2021, Thank You
Akhirnya, tahun
kedua pandemi berlalu juga. Setelah susah-payah menutup tahun 2020, ternyata
menutup tahun 2021 tidak kalah susahnya. Kenapa lebih susah? Secara umum karena
pandemi panjang, tahun ini saya resmi menjadi 30 tahun, dan beberapa soal
terkait awal yang baru. Ditambah, tahun ini, saya kehilangan salah satu dari
tiga kucing kami di Depok. Tulisan ini sendiri—walau akan dipublikasi di 1
Januari 2022 dalam halaman blog—sebenarnya baru bisa rampung saya selesaikan di
bulan Februari 2022. Lagi-lagi, selain sebagai ritual tutup tahun sejak 2017,
kali ini juga sebagai satu bentuk upaya untuk berdamai dengan tahun yang baru
saja lewat. Supaya 2021 dan apa-apa yang terjadi di sepanjang ceritanya tidak
perlu saya sesali lagi, tetapi bisa saya lalui.
Photo by Markus Winkler on Unsplash |
1. Belajar mulai
membuat ecobricks untuk pertanggungjawaban sampah plastik.
Melanjutkan
perjalanan 2020 dimana saya (tidak sengaja) mulai belajar ramah lingkungan,
tahun ini eksplorasi saya dalam isu lingkungan mendorong saya mencoba
langkah-langkah baru: memilah sampah dalam kategori lebih banyak dan mulai membuat
ecobricks. Saya menyadari bahwa saya masih butuh rutin mengonsumsi beberapa produk dengan plastik, maka setidaknya ini upaya yang perlu saya lakukan. Membuat ecobricks ternyata tidak sesulit, tapi juga tidak semudah
itu: memisahkan sampah plastik dengan memastikan semua bersih (beberapa harus
dicuci-dikeringkan dulu), mengumpulkannya, memotong-motong semuanya
kecil-kecil, memasukkannya dengan sabar ke dalam botol sampai padat—yang butuh
waktu tidak instan. Saya masih belajar, dan terus belajar, sambil merayakan progress pembelajaran ini.

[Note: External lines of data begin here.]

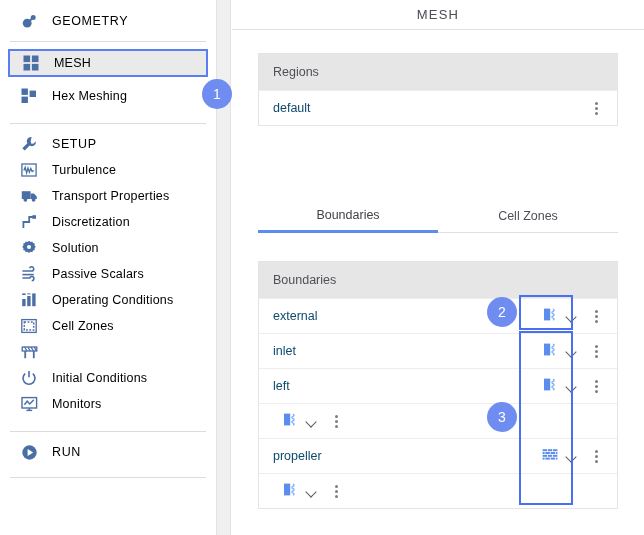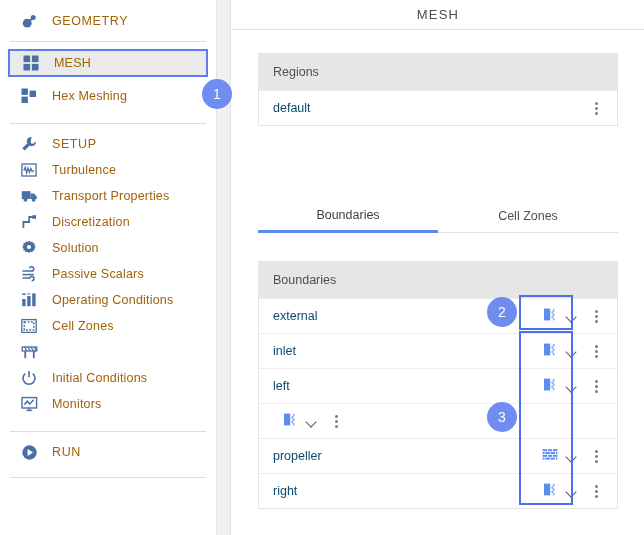--- a/index.html
+++ b/index.html
@@ -36,21 +36,21 @@
     width: 26px;
     min-width: 26px;
     height: 22px;
     display: flex;
     align-items: center;
     justify-content: center;
     color: #4a6fa5;
   }
   .nav-item .lbl {
     font-size: 12.5px;
-    color: #a16207;
+    color: #000000;
     letter-spacing: 0.2px;
     padding-left: 10px;
     white-space: nowrap;
   }
   .nav-item.section .lbl { letter-spacing: 0.6px; }
   .nav-item.selected {
     background: #eaeaea;
     border: 2px solid #5b7ef0;
     height: 28px;
     margin: 0 8px;
@@ -516,21 +516,20 @@
           <span class="chev"></span>
         </span>
         <span class="kebab">
             <i></i>
             <i></i>
             <i></i>
           </span>
       </div>
 
       <div class="row">
-        <span class="name">right</span>
         <span class="typesel">
           <span>
             <svg width="17" height="17" viewBox="0 0 17 17">
               <rect x="2" y="2.6" width="6.2" height="11.8" fill="#5b8def"></rect>
               <path d="M11.0 3.2 q2.2 1.1 0 2.2 q-2.2 1.1 0 2.2 q2.2 1.1 0 2.2 q-2.2 1.1 0 2.2 q2.2 1.1 0 2.2" fill="none" stroke="#7fb0f5" stroke-width="1.3"></path>
             </svg>
           </span>
           <span class="chev"></span>
         </span>
         <span class="kebab">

(Dokumentasi Pribadi) Project ecobricks saya yang ditargetkan bisa bikin satu meja mini. |
2. Menyelesaikan baca 60 buku untuk
#ReadingChallenge2021 Goodreads.
Target saya tahun ini sebenarnya hanya 30 buku cukup, tapi ternyata 30 buku (dengan ajaib) dapat selesai di bulan pertama Januari 2021. Setelah itu, saya jadi lebih ambisius untuk bisa menyelesaikan baca 50 buku dalam setahun. Tahun lalu, sering terkesima, ketika ketemu kawan-kawan di klub buku virtual yang bisa membaca 50 buku setahun. Ketika akhirnya bisa menyelesaikan 60 buku, rasanya jelas bahagia. Apalagi dalam daftar 60 buku itu, ada banyak buku yang memang ingin saya baca sejak lama (khususnya The Handmaid’s Tale dari Margaret Atwood yang menurut saya: masterpiece). Oh ya, ternyata sistem pinjem-baca e-book di IPusnas sangat membantu (lebih dari 50 buku ini saya pinjam-baca di IPusnas).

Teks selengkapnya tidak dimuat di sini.